Bank of Israel official plans to curb number of foreign workers

By Ruth Sinai, Haaretz Correspondent

The deputy governor of the Bank of Israel, Professor Zvi Eckstein, is developing a plan to reduce drastically the number of foreign workers in Israel.

In recent months he has spoken with ministers, MKs and senior officials, and says he has found support for his plan.

"Everybody is longing for a solution to the problem," he said.

Eckstein, an economics professor at Tel Aviv University who took up his post about six months ago, said he believed employing foreign workers causes social, economic and cultural damage to Israel.

Foreign workers earn low pay that drags down the wages of Israelis, and take the place of unskilled Israeli laborers, he said.

Eckstein said frequently changing policies have caused chaos in construction, agricultural, caregiving and industrial work.

The ideal situation, Eckstein believes, would be reducing the number of foreign workers to zero, and at most issuing a limited number of permits to poor, elderly citizens who need caregivers.

As a first step, Eckstein, who hopes to present his plan next month, is studying the situation in other countries. He suggests imitating Australia's policy.

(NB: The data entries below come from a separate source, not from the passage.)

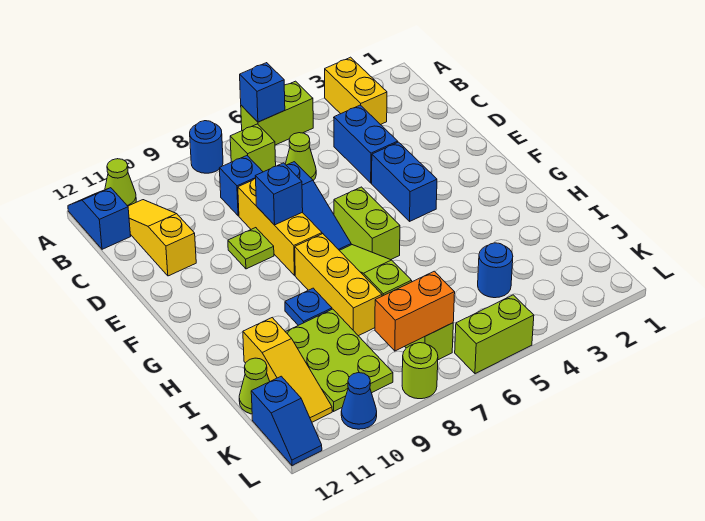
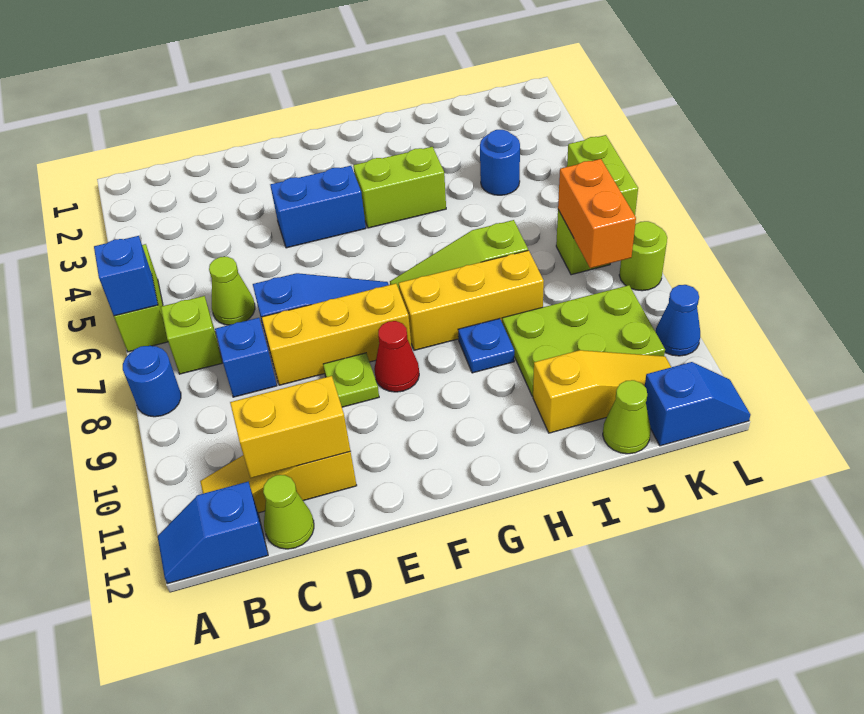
yellow 1x2 brick [325,57,387,125] -> yellow 1x2 brick moved to [230,376,350,478]
lime 1x1 cone [105,159,136,206] -> lime 1x1 cone moved to [263,475,314,549]
blue 1x2 brick [334,105,398,183] -> none
blue 1x1 brick [255,163,303,225] -> none
lime 1x2 brick [334,187,400,260] -> lime 1x2 brick moved to [353,147,446,228]
none -> red 1x1 cone [374,321,419,392]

The Australians understood that their large country, with its small population, could be flooded with millions of uneducated workers from the region, so it completely blocked their entry.

The answer in agriculture is greater mechanization, Eckstein said, and the state subsidizes technology to replace cheap labor.

Eckstein is developing his plan along with Professor Manuel Trachtenberg, a colleague from Tel Aviv University who heads the National Economic Council in the Prime Minister's Office.